Congressional interest in expanding tenant protections In 2016, H.R 4908 would have allowed RHS to continue providing rental assistance to properties after loans matured or to provide vouchers to tenants under different circumstances, including mortgage maturity. An identical bill (S. 2783) was introduced in the Senate in 2016. Congress has taken other actions to protect tenants: For example, beginning in FY 2006, Congress authorized RHS to provide vouchers to tenants affected by loan prepayments. H.R. 4908 (114th Congress), Rural Housing Preservation Act of 2016, April 12, 2016: In exchange for accepting rental assistance payments on behalf of eligible tenants, the legislation would have required the property owners to enter into an agreement with RHS to ensure that the property remained subject to low-income use restrictions for an additional period of time. No action on this legislation was taken. An identical bill, S. 2783 (114th Cong.), was introduced in the Senate at the same time. As with H. R. 4908, no action was taken on S. 2783. In 2011, Congress created Rental Assistance Demonstration (RAD). Before the RAD program, HUD had limited authority to extend rental assistance at these properties when contracts expired or owners terminated contracts. RAD allowed HUD to continue providing rental assistance to property owners after the original contracts expired. Rental assistance contracts under programs that use RAD were similar to RHS’s Section 515.

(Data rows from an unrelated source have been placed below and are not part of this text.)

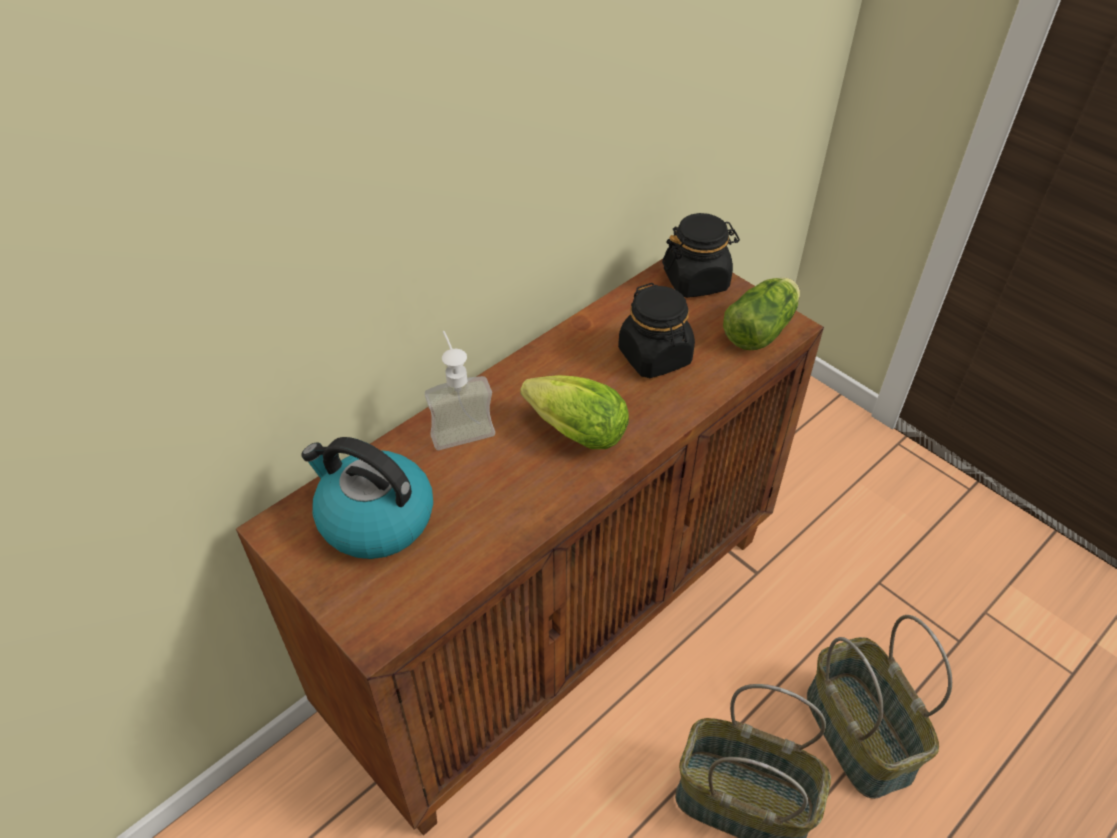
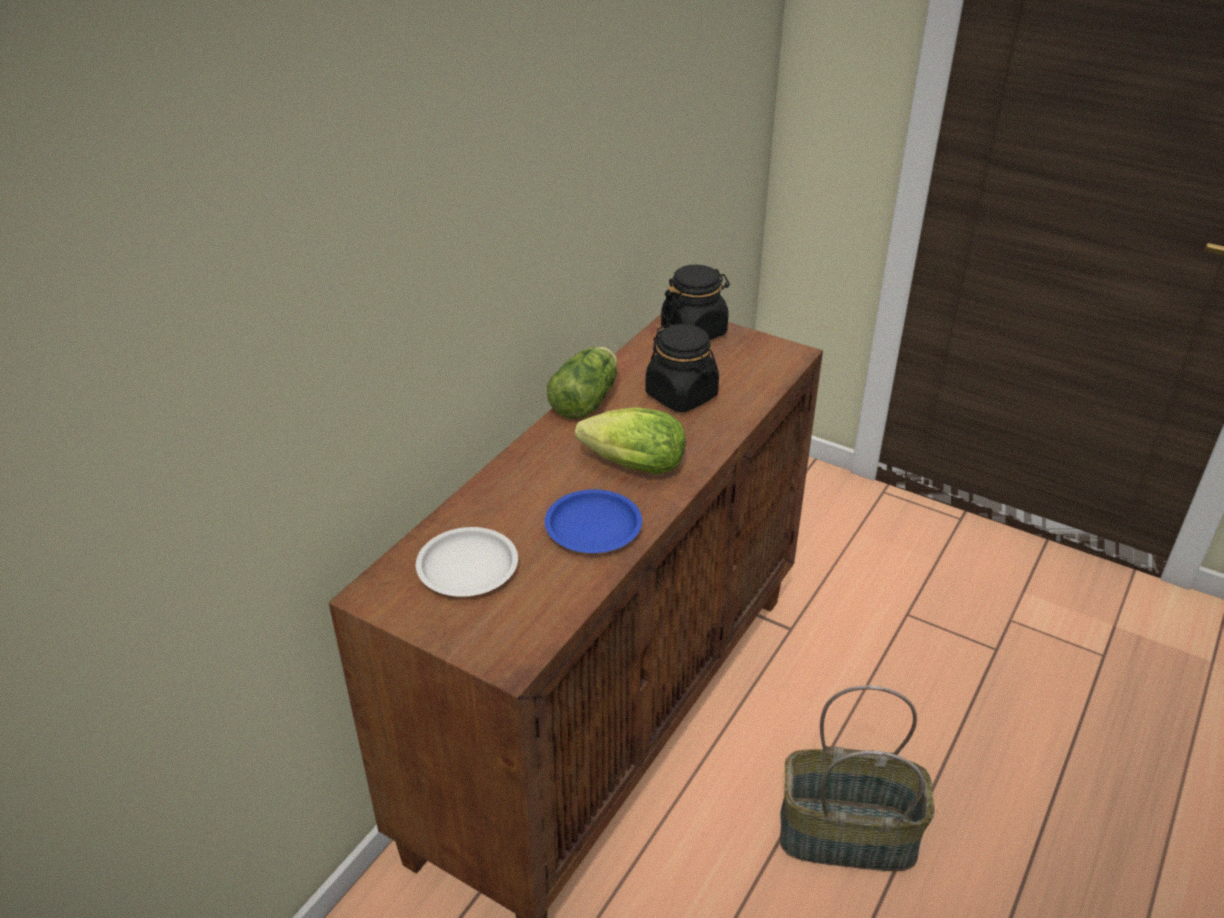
camera: 15 degrees left, 10 degrees down
kettle [301,437,433,559] -> white plate [416,527,518,597]
soap dispenser [425,331,495,450] -> none
lettuce [723,277,800,350] -> lettuce moved to [547,347,617,419]
basket [807,615,952,799] -> none
none -> blue plate [545,489,642,553]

Recommendations Establish additional data controls to ensure accuracy Create a process for regularly updating Preservation Tool data Develop performance goals and measures for its preservation efforts Monitor the results of its preservation efforts Identify, analyze, and respond to risks to achieving its preservation goals 1. Establish additional controls to check the accuracy of all loan information entered into RHS information technology systems, to help ensure complete, accurate, and reliable data for estimating rural rental housing property exit dates. 2. RHS should establish a process to help ensure regular and frequent updates for the preservation tool and its underlying data. 3. Establish performance goals and measures for its rural rental housing preservation and rehabilitation efforts and report out these outcomes. 4. Monitor the results of rural rental housing preservation efforts and assess the degree to which those efforts yielded intended outcomes. 5. Identify, analyze, and respond to risks to achieving its preservation goals, including resource and staffing limitations.

Matter for Congressional Consideration For RHS properties whose mortgages have matured, Congress should consider granting RHS the authority to renew annual rental assistance payments to owners who wish to continue to receive them and provide vouchers to tenants living in rental assistance units in properties whose owners choose to no longer receive rental assistance.